Binding to AnotherThen there are those people whom we want to be attached to. Handfasting is a type of binding magick. Lockets, containing images of loved ones, are one example of a simple binding charm. Using the image of the target of a binding spell is an effective technique, as is using poppets (dolls) of fabric or wax. A historical approach was to use parts of another, human or animal, to represent the target. Using an animal heart in sympathetic magick is one example. The heart was bound, literally, in a container, and magickally. This binding can be apotropaic, used for cursing, or in erotic spells. Hearts have a long history of use in witchcraft that you can read more about here.
Before binding yourself to another, consider the consequences. Do you really want to establish an unbreakable chain around the two (or more) of you? I’ve been through this. Trust me, breaking that chain is an ordeal.
Binding to Spirits
We can also bind ourselves to spirits. This can be a relationship of equals, where the spirits are our allies or one of subservience with the spirits doing our bidding. Creating a fetch to go forth into the world to weave your will requires binding the spirit (entity, animal or otherwise) to us so that we can use their abilities and characteristics when we wish.

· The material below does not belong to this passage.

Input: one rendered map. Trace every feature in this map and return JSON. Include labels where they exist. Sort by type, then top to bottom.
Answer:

Attaching to an object so that we can fully harness it’s powers is another form of binding, one that I often use. The object can be a magickal tool, like a blade or wand, or even a thought form. These purely energetic creations can be tools or vast structures. I am bound to the place created on The Starry Road where I meet with my witch family of friends, students, and others. Fetches and servitors can also be completely energetic creations or be the spirits of creatures from the material world. Objects can be bound to perform in certain ways. Restrictions can be placed on them so that others’ won’t be able to use them effectively. Magickally binding ourselves to our homes helps to ensure that they remain an extension of our energy field. This creates a psychic tether enabling us to be aware of trouble. There are so many ways to use binding with objects. Of course, we often use objects in binding spells, whether it’s a witch ball containing a toxic person or a sigil crafted into the superior binder of birch bark.
There are times when we can become spellbound by others using the methods I’ve described or other means. If you feel that you’ve been wrapped up in witchery, the first step is to thoroughly cleanse your energetic field, then release the remnants into a spell trap or do a boomerang spell to send it all back to the originator.

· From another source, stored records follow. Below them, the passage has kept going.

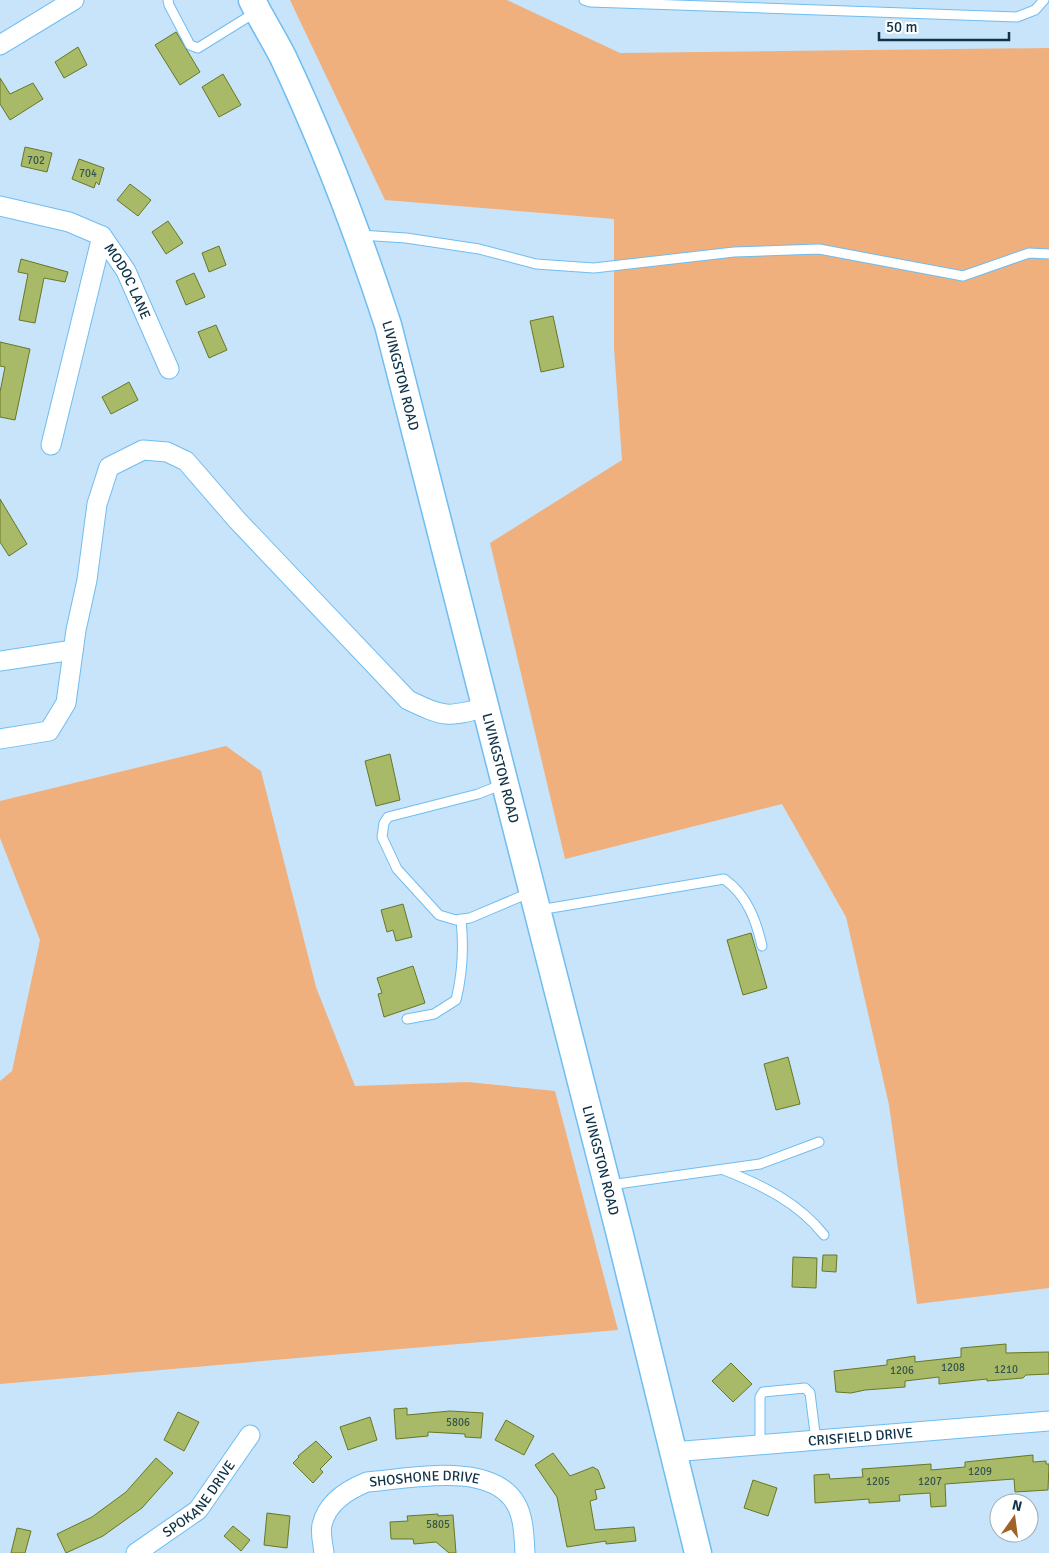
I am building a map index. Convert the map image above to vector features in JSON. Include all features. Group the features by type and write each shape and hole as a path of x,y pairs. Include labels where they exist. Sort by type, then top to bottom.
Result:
{"main road":[{"name":"LIVINGSTON ROAD","path":"255,6 282,54 320,138 357,234 388,325 608,1185 698,1553"}],"street":[{"path":"0,45 74,0"},
{"name":"MODOC LANE","path":"0,206 69,222 102,236 126,271 169,370"},
{"path":"51,445 76,333 102,236"},
{"path":"0,740 49,731 66,703 73,650 87,580 97,504 109,467 143,450 167,452 186,461 244,527 408,700 439,714 449,716 486,707"},
{"path":"0,661 73,650"},
{"name":"CRISFIELD DRIVE","path":"672,1452 1049,1421"},
{"name":"SPOKANE DRIVE","path":"136,1553 198,1510 250,1435"},
{"name":"SHOSHONE DRIVE","path":"324,1553 322,1526 327,1512 336,1499 355,1486 367,1482 464,1475 482,1478 510,1496 520,1512 525,1553"}],"lane":[{"path":"168,0 190,45 198,48 255,6"},
{"path":"584,0 590,2 1018,17 1035,10 1044,0"},
{"path":"357,234 406,238 479,249 536,264 594,268 734,252 820,249 963,276 1029,253 1049,254"},
{"path":"505,783 478,794 388,817 384,823 382,837 398,869 440,915 456,920 534,901 724,879 739,891 750,909 762,946"},
{"path":"407,1019 434,1014 456,1000 462,974 464,952 461,919"},
{"path":"608,1185 760,1164 819,1142"},
{"path":"721,1169 755,1182 788,1202 815,1223 824,1235"},
{"path":"760,1445 760,1397 763,1392 804,1388 810,1393 816,1441"}],"shaded area":[{"path":"290,0 507,0 620,53 1049,48 1049,1288 917,1304 889,1105 846,917 782,804 565,859 490,543 622,460 614,348 614,219 385,200"},
{"path":"226,746 261,771 316,987 355,1086 468,1082 555,1091 618,1330 0,1384 0,1081 12,1071 40,940 0,838 0,801"}],"building":[{"path":"176,32 200,72 180,85 155,45"},
{"path":"78,47 87,65 64,78 55,62"},
{"path":"223,74 241,105 219,117 202,87"},
{"path":"0,78 10,94 33,83 43,99 10,120 0,104"},
{"path":"25,147 52,153 47,172 21,166"},
{"path":"79,159 104,168 99,185 96,182 94,188 72,179"},
{"path":"130,184 151,200 138,216 117,200"},
{"path":"168,221 183,243 166,254 152,232"},
{"path":"219,246 226,265 209,272 202,253"},
{"path":"21,259 68,272 65,282 44,278 35,323 19,320 28,274 18,272"},
{"path":"194,273 205,297 186,305 176,281"},
{"path":"553,316 564,367 541,372 530,321"},
{"path":"216,325 227,350 209,358 198,332"},
{"path":"0,342 30,349 15,420 0,417 0,392 5,367 0,366"},
{"path":"129,382 138,400 111,414 102,397"},
{"path":"0,499 27,544 9,556 0,542"},
{"path":"390,754 400,800 376,806 365,761"},
{"path":"403,904 412,937 396,941 393,930 387,932 381,910"},
{"path":"751,933 767,988 743,995 727,940"},
{"path":"413,966 425,1003 384,1017 378,994 382,993 377,978"},
{"path":"788,1057 800,1104 776,1110 764,1064"},
{"path":"823,1255 837,1255 836,1272 822,1271"},
{"path":"793,1257 817,1258 816,1288 792,1287"},
{"path":"1006,1344 1006,1353 1049,1352 1049,1374 1026,1375 1023,1378 987,1381 987,1379 939,1384 939,1377 905,1381 905,1387 851,1393 836,1392 834,1371 887,1365 887,1360 915,1356 915,1362 961,1357 961,1348"},
{"path":"731,1363 752,1384 733,1402 712,1381"},
{"path":"407,1408 407,1415 450,1411 483,1413 481,1438 465,1437 465,1434 428,1432 428,1436 396,1439 394,1409"},
{"path":"178,1412 199,1422 184,1451 164,1440"},
{"path":"370,1417 377,1440 348,1450 340,1427"},
{"path":"506,1420 534,1436 524,1455 495,1440"},
{"path":"316,1441 332,1457 320,1469 323,1472 313,1483 293,1463 298,1456"},
{"path":"553,1453 570,1476 593,1467 598,1470 605,1488 595,1490 597,1499 590,1501 595,1530 634,1527 636,1541 606,1544 606,1541 567,1547 557,1497 535,1465"},
{"path":"1033,1455 1033,1462 1046,1461 1046,1464 1049,1464 1048,1490 1015,1492 1014,1479 945,1484 946,1506 931,1507 930,1493 899,1495 900,1501 869,1503 869,1499 815,1503 814,1475 829,1474 830,1479 863,1477 862,1469 931,1464 931,1470 965,1467 965,1462"},
{"path":"156,1458 173,1473 142,1508 103,1536 66,1553 57,1534 92,1517 126,1492"},
{"path":"753,1480 777,1488 768,1516 744,1508"},
{"path":"267,1513 290,1516 287,1548 264,1545"},
{"path":"438,1514 438,1516 453,1515 456,1553 449,1553 436,1542 414,1544 413,1539 391,1539 390,1522 408,1521 407,1516"},
{"path":"233,1526 250,1540 241,1551 224,1536"},
{"path":"17,1528 31,1531 25,1553 11,1553"}]}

Claiming the Power of Binding
The very first spell I ever did, over twenty five years ago, was a binding cord. I stood with a friend on a beach and we bound my ex, who was stalking me and causing all manner of trouble. Since then, binding spells have become a staple of my witchery, especially knot spells and binding sigils. Binding is not to be feared, but rather a way for witches to claim their power. After all, isn’t the point of witchery to cast spells that are truly spellbinding?